====== Document text

Bella fully understands that Edward is a monster who could kill her at any moment. It is in his nature to drink human blood, but more than that, because Bella smells so good, her blood nearly drives him mad. Edward has to be on his guard and resist the temptation to murder his girlfriend whenever they are together. He can’t help that he is a vampire and that he wants to kill her. She understands that when he gets excited, angry, or sexually aroused he is more likely to loose control and finally do it. Bella doesn’t blame Edward for this. What she does is apologize for being exciting and attractive, for doing things that make him angry, for smelling good.
Things are obviously tense between them, but their feelings are super intense. First loves are, I know, but this is something more. Edward and Bella, after a rocky couple months (what with him almost mauling her in class and then being standoffish so as not to maul her in other places), finally start hanging out, and over the course of time she figures out his condition; they profess their feelings; they go public with their relationship; she meets the rest of the vampire family and he meets her dad. That’s all fairly typical (minus the near-mauling), but what is atypical is that he knows how to get into her house with the hidden house key, because he’s been spying on he. He secretly follows her wherever she goes (this comes in handy for swooping in to save her, but still…). Then comes Edward’s confession that he likes watching her sleep. Yes, all this time he’s been creeping into her room at night and watching her. He tells her, “You’re my life now.”
Bella returns the feeling, big time. It’s not enough for her to talk about spending her life with Edward; she wants to spend eternity with him. She wants to be mauled and made immortal so as to nab him forever. To become a vampire, Bella would go through a terribly painful transformation. She would have to turn her back on her family, not to mention her friends and society at large. Last but not least, she would become a monster who lusts after human blood. Edward is convinced he will go to hell for being a vampire; Bella fully comprehends this and still wants to join him. She is willing to give up her very soul in pursuit of this relationship.

============

- Request -
What comes next in the commentary on Bella and Edward's relationship? Write the continuation, starting after its final sentence.

====== Data shown

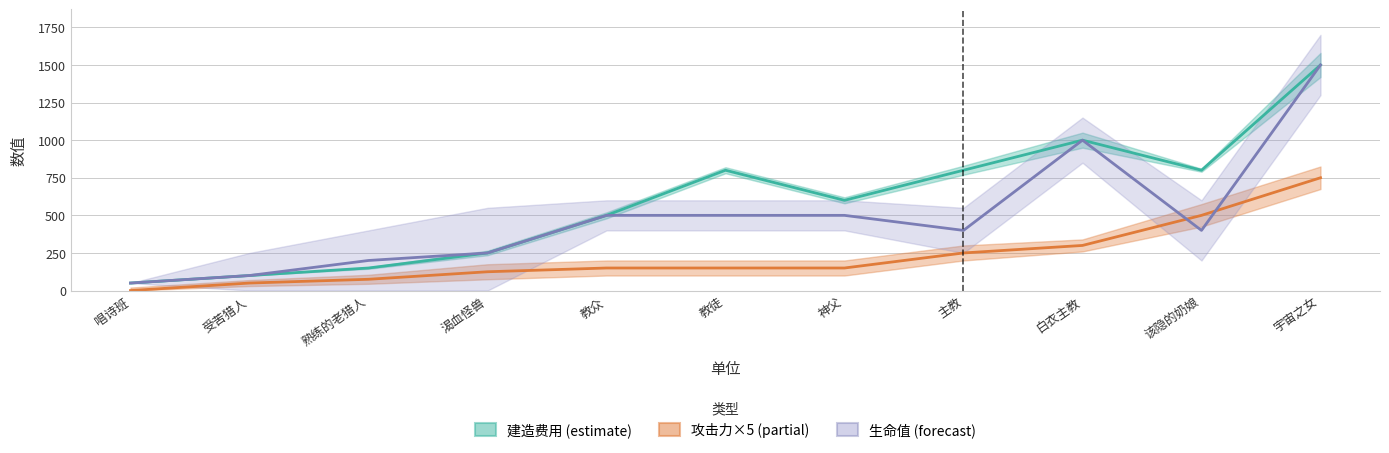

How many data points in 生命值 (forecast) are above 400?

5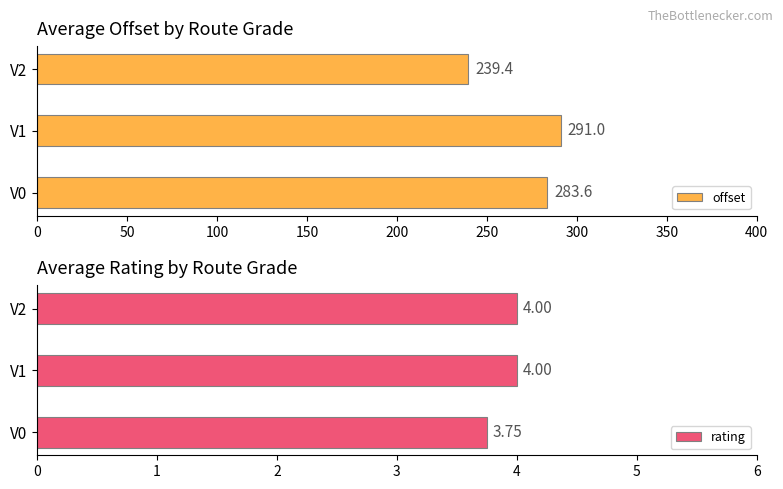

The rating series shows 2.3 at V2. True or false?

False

============

- Output of the task -
All of this—the misogyny, the model abusive relationship, the sacrificing of self and values—is gorgeously wrapped up in a package of hot, rich vampire boys with fancy cars and perfect skin. It is labeled “romantic.” And the teenage readers sigh and swoon and lie in bed at night imagining they are Bella Swan, hoping to wake up and catch Edward Cullen staring at them from the corners of their rooms. The books are as alluring as Edward himself and equally as frightening. If a teenage girl I know told me that a boy she likes told her a) she is his life, b) he is afraid he might lose control and kill her and c) that he sneaks into her room at night to watch her sleep, I would call the police. When she is of dating age, if I see my daughter completely losing herself to capture the heart of a boy, or hear her apologizing for being beautiful or exciting, my heart will break. Stephanie Meyer is certainly not the first author to write about star-crossed lovers or desiring what is frightening; she is not the first to equate sex with danger or death; she is not the first to idealize an affair between a powerful, dangerous and handsome man and a younger perpetual damsel in distress, but it is disappointing all the same. And that young damsels are buying these books by the millions and hoping for an Edward of their own is terrifying.